*SOURCE EXTRACT*.
- - - -

Mr. Grattan sat down amidst great applause both from the opposition and the government side of the House; the House then divided. For the committee 147, Against it 228; Majority 81. Tellers for the Ayes, Sir H. Parnell and Mr. Maurice Fitzgerald. Noes, Mr. Long and Mr. Bankes.

STATE OF IRELAND.

SIR JOHN NEWPORT MOVES AN ADDRESS TO THE PRINCE REGENT ON THE STATE OF IRELAND.

April 26. 1816.

SIR JOHN NEWPORT, in consequence of the notice which he had given, made, on this day, his promised motion. He entered into a historical account of the state of Ireland. He stated, that the reason why the two countries had not assimilated in manners, customs, or habits, was that Ireland had been habitually misgoverned; that no regard had been paid to the administration of the law; that, in old times, if a man was murdered, it was enquired on the trial whether the deceased was of Irish or English descent; if the former, the accused was fined five marks; if the latter, he was condemned to death. He quoted Sir John Davis, to shew that no nation upon earth was more desirous to obtain just and equal laws than the Irish. He quoted an extract from the letters of primate Boulter, to shew the system that had been pursued towards Ireland; in which, the writer expresses his fears, lest, by the measures of government, the people should become united. He then alluded to the conduct of Ireland in 1779 and 1782; at which period, by means of internal union, she not only baffled a foreign enemy, but secured and obtained her own independence. He mentioned the union; since which period she had contributed sixty-seven millions in taxes, and augmented her debt from twenty-five to one hundred and fifty millions. He took a review of the disabilities under which the Catholics laboured; and censured the existence of Orange Societies, that were contrary to law, and that served but to divide the people. He concluded with moving,

"That an address be presented to his Royal Highness the Prince Regent, humbly to represent, that the necessity which we have found of providing a force of 25,000 men, in a time of profound peace, to secure the internal tranquillity of Ireland, obliges us to consider the state of that great, valuable, and highly interesting portion of the United Kingdom, as most distressing and afflicting to the legislature, and dangerous in an extreme degree to the well being of the empire.

2. "That we feel ourselves imperatively called on by a sense of public duty, to direct to the consideration of this important subject our earnest and undivided attention. That we therefore pray his Royal Highness may be pleased to order that there be laid before us, with all convenient speed, such documents as may put us fully in possession of the extent and nature of the evil which demands the temporary application of this great military force, and may enable us to proceed with active and unceasing energy to the investigation of them.

- - - -

*DATASET SECTION*.
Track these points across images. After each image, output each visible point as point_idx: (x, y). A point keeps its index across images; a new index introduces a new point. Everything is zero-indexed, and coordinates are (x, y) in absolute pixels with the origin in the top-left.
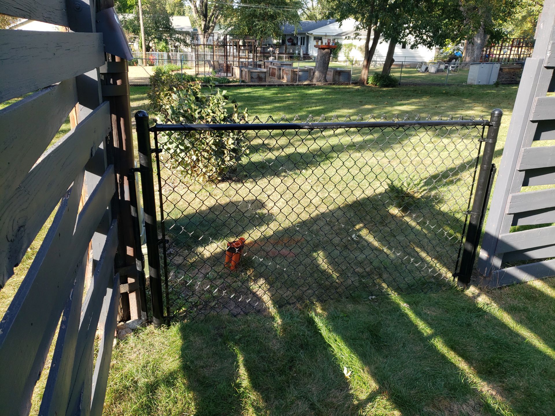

- - - -

*TASK A*. In the debate report, how large a force does the motion say was needed in peacetime to secure Ireland's internal tranquillity?
*TASK B*. Transcribe the debate report word for word, beginning at the words "Mr. Grattan sat" and stopping after the words "and Mr. Bankes.".
The material shown above is separate from the debate report.

*WRITTEN RESPONSE A*. 25,000 men.

*WRITTEN RESPONSE B*.
Mr. Grattan sat down amidst great applause both from the opposition and the government side of the House; the House then divided. For the committee 147, Against it 228; Majority 81. Tellers for the Ayes, Sir H. Parnell and Mr. Maurice Fitzgerald. Noes, Mr. Long and Mr. Bankes.